20 November 2019

The testing ground: China’s rising influence in Southeast Asia and regional responses


This paper examines China’s foreign policy toward Southeast Asia in the context of its neighborhood diplomacy more broadly. It describes how China is navigating between the competing imperatives of pulling the region closer to it economically via the Belt and Road Initiative (BRI), while at the same time seeking to consolidate control over contested territorial claims in the South China Sea. The paper also discusses China’s relations with the Association of Southeast Asian Nations (ASEAN) and individual Southeast Asian countries, focusing on Indonesia and Vietnam. The discussion shows how Southeast Asia looms large both as a testing ground for China’s development as a great power and as a gateway for its global expansion in the future. Yet, it also shows that Southeast Asian countries aren’t just inanimate stones as China crosses the proverbial river; they are countries with agency of their own that can frustrate or take advantage of China’s moves. China could also face trip wires if it fails to better assess the social and ethnic dynamics in the region, and pushes ahead with old-style United Front activities with overseas Chinese communities at its own risk and folly.
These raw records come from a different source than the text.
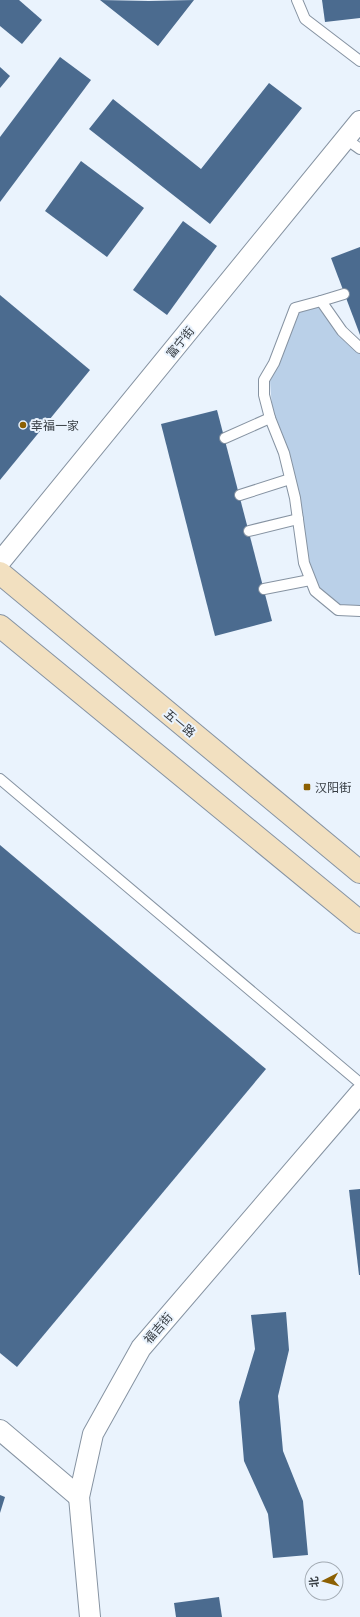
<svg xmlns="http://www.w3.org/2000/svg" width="360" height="1617" font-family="Cabin,'Noto Sans SC',sans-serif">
	<rect width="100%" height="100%" fill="#eaf3fd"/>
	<!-- green -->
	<path fill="#bad0e8" d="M319 307 339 333 360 354V607H340L319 588 308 563 272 408 270 381 278 364 297 313Z"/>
	<!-- building -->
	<g fill="#4b6b8f">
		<path d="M0 0H19L42 20 22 44 0 26Z"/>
		<path d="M100 0 149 1 194 0 158 46Z"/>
		<path d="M322 0H360V18L325 22Z"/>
		<path d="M60 57 91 80 0 202V137Z"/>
		<path d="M0 67 10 76 0 88Z"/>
		<path d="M269 83 302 108 210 224 89 129 113 99 201 169Z"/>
		<path d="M81 161 144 208 107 257 45 211Z"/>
		<path d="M183 221 217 246 167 315 133 290Z"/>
		<path d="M360 247V335L331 258Z"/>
		<path d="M0 295 90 370 0 480Z"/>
		<path d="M217 410 272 621 215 636 161 424Z"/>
		<path d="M0 845 266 1069 17 1367 0 1353Z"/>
		<path d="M360 1189V1275H359L349 1190Z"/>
		<path d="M286 1312 289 1350 278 1396 283 1451 303 1501 308 1555 273 1558 268 1514 244 1461 239 1402 255 1349 251 1315Z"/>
		<path d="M0 1495 5 1497 0 1513Z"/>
		<path d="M219 1597 222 1617H176L174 1603Z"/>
	</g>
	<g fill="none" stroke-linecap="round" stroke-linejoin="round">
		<!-- service casing -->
		<g stroke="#8693a2" stroke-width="12">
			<g id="service">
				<path d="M297 0 305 19 360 61"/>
				<path d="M346 139 360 149"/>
				<path d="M321 301 344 294"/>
				<path d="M360 348 342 331 321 301 295 308 274 363 264 380V395L270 418 284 453 295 498 304 563 315 591 338 610 360 611"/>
				<path d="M225 438 270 418"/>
				<path d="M240 495 290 479"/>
				<path d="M249 531 298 519"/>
				<path d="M264 589 310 580"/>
				<path d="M0 779 360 1083"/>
			</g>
		</g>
		<!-- minor casing -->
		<g stroke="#8693a2" stroke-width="22">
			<g id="minor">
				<path d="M0 562 360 121"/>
				<path d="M0 1430 79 1497"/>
				<path d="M90 1617 79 1497 93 1434 141 1348 360 1093"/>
			</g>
		</g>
		<!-- secondary casing -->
		<g stroke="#8693a2" stroke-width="24">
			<g id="secondary">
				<path d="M0 573 360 872"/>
				<path d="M0 626 360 922"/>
			</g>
		</g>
		<!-- service -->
		<use href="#service" stroke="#fff" stroke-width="10"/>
		<!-- minor -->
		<use href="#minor" stroke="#fff" stroke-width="20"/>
		<!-- secondary -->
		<use href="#secondary" stroke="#f2e0c0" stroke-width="22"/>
	</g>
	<!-- markers -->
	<g fill="#8c6003" stroke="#eaf3fd" stroke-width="1.5">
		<circle cx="23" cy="425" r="4"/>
		<rect x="303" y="783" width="8" height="8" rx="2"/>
	</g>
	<g text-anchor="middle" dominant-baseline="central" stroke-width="4" stroke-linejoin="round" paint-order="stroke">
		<!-- street labels -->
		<g font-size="12" fill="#363c42" stroke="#eaf3fd">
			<text transform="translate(180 342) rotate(-51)">富宁街</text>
			<text transform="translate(180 723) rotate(40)">五一路</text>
			<text transform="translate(158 1328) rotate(-49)">福吉街</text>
		</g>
		<!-- poi labels -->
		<g font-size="12" fill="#363c42" stroke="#eaf3fd" text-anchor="start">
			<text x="31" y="425">幸福一家</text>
			<text x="315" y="787">汉阳街</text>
		</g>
	</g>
	<!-- north arrow -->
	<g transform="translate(324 1581) rotate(264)"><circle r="19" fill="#eaf3fd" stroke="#a2aab2"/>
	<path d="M0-3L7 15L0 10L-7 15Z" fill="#8c6003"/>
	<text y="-6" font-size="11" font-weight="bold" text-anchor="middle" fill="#363c42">北</text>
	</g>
</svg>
Ultimately, China presents both geopolitical challenges and potential economic benefits to Southeast Asian countries. Their individual responses to China’s rise will depend on geographic proximity, economic opportunity, threat perceptions, historical experience, and other factors. In the future, as the country cases suggest, Vietnam will continue to balance against China in an effort to protect its national interests, albeit delicately, while Indonesia will take advantage of BRI to promote its own domestic economic plans and ambitions. The discussion also suggests that China’s dominance over Southeast Asia is not a pre-ordained outcome, but will be a function of Chinese power and diplomacy, the response of ASEAN countries (both individually and multilaterally), and the role and engagement of other major powers like the United States, Japan, and India. In this increasingly competitive regional environment, Southeast Asian countries will continue to engage China, hedge, and manage their relations with Beijing carefully. They don’t have the luxury of taking sides.